1. **Controller Actions:**
* Sends a **Termination Signal** to **Normal Nodes**.
* Executes **Replace Faulty Node**, which triggers the creation of a replacement.
* Sends a **Continue Signal** to **Normal Nodes** once the replacement is ready.
* Performs **Generate & Update Ranktable** (internal process).
2. **Normal Nodes Actions:**
* Receive Termination Signal $\rightarrow$ **Stop Training**.
* Receive Continue Signal $\rightarrow$ **Restart Training**.
3. **New Nodes Actions:**
* Triggered by Controller $\rightarrow$ **Create Container**.
* Followed by **Init Training**.
### Phase 2: Communication Group Restore
This phase involves all nodes (Normal and New) and is represented by wide blocks spanning across the columns. The flow is strictly sequential:
1. **Torch Agent Establishment:** Initializing the distributed agents.
2. **TCP Store Establishment:** Setting up the key-value store for distributed coordination.
3. **Updated Ranktable Loading:** Loading the new cluster configuration generated by the Controller in Phase 1.
4. **Inter-Device Communication Establishment:** Finalizing the network layer for data exchange between nodes.
### Phase 3: Training Recovery
This phase focuses on data synchronization and resuming the computational task.
1. **Recovery Strategy (Controller/Global):** The central logic determining how to resume.
2. **Normal Nodes Path:**
* **Send Training State:** Transmits the last known good checkpoint/state to the new nodes.
* **Rollback Dataset:** Reverts the data iterator to the correct position.
3. **New Nodes Path:**
* **Receive Training State:** Accepts the state from Normal Nodes.
* **Load Dataset:** Initializes the data stream.

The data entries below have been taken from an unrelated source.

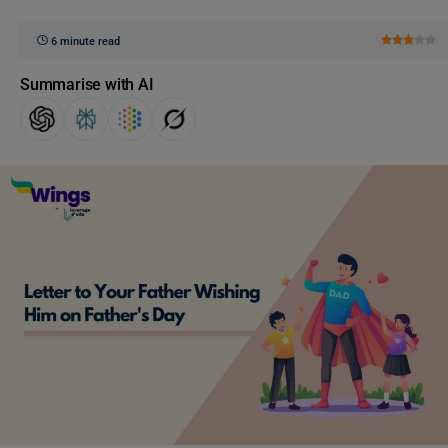
6 minute read
Summarise with AI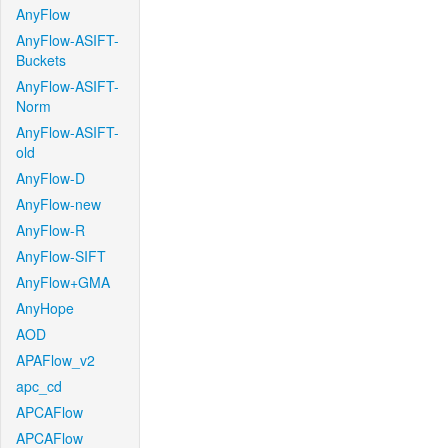
AnyFlow
AnyFlow-ASIFT-
Buckets
AnyFlow-ASIFT-
Norm
AnyFlow-ASIFT-
old
AnyFlow-D
AnyFlow-new
AnyFlow-R
AnyFlow-SIFT
AnyFlow+GMA
AnyHope
AOD
APAFlow_v2
apc_cd
APCAFlow
APCAFlow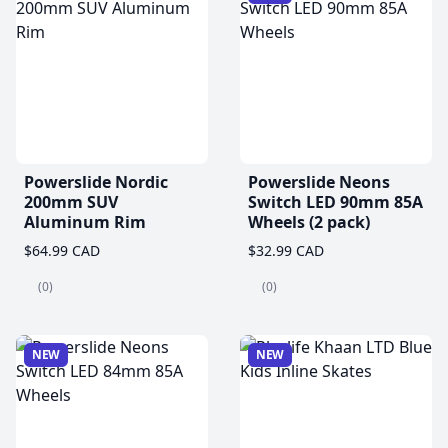
Powerslide Nordic
Powerslide Neons
200mm SUV
Switch LED 90mm 85A
Aluminum Rim
Wheels (2 pack)
$64.99 CAD
$32.99 CAD
(0)
(0)
NEW
NEW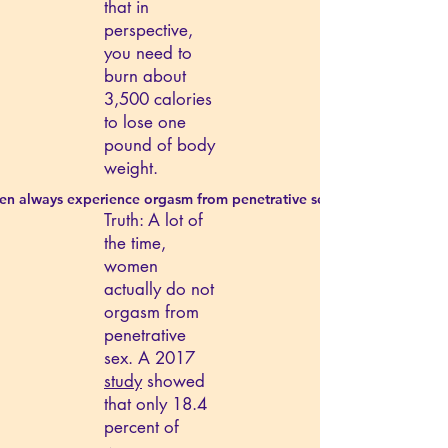
that in
perspective,
you need to
burn about
3,500 calories
to lose one
pound of body
weight.
n always experience orgasm from penetrative sex.
Truth: A lot of
the time,
women
actually do not
orgasm from
penetrative
sex. A 2017
study
showed
that only 18.4
percent of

4. **Final Step (Unified):**
* **Continue Training:** All nodes resume the training process in synchronization.
---
## 3. Textual Transcription
| Category | Transcribed Text |
| :--- | :--- |
| **Headers** | Normal Nodes, Controller, New Nodes |
| **Phase Labels (Purple)** | Node Reschedule, Communication Group Restore, Training Recovery |
| **Process Blocks** | Stop Training, Restart Training, Termination Signal, Replace Faulty Node, Continue Signal, Generate & Update Ranktable, Create Container, Init Training, Torch Agent Establishment, TCP Store Establishment, Updated Ranktable Loading, Inter-Device Communication Establishment, Recovery Strategy, Send Training State, Rollback Dataset, Receive Training State, Load Dataset, Continue Training |
---
## 4. Technical Summary of Logic
The system employs a **Stop-and-Restart** recovery mechanism. The **Controller** acts as the orchestrator, managing the lifecycle of the **New Nodes** and updating the **Ranktable** (the map of node identities). The **Communication Group Restore** phase acts as a synchronization barrier where all nodes must re-initialize their distributed environment (Torch Agent, TCP Store) before the **Training Recovery** phase can synchronize the model state and dataset offsets to ensure training continuity without data corruption or loss of progress.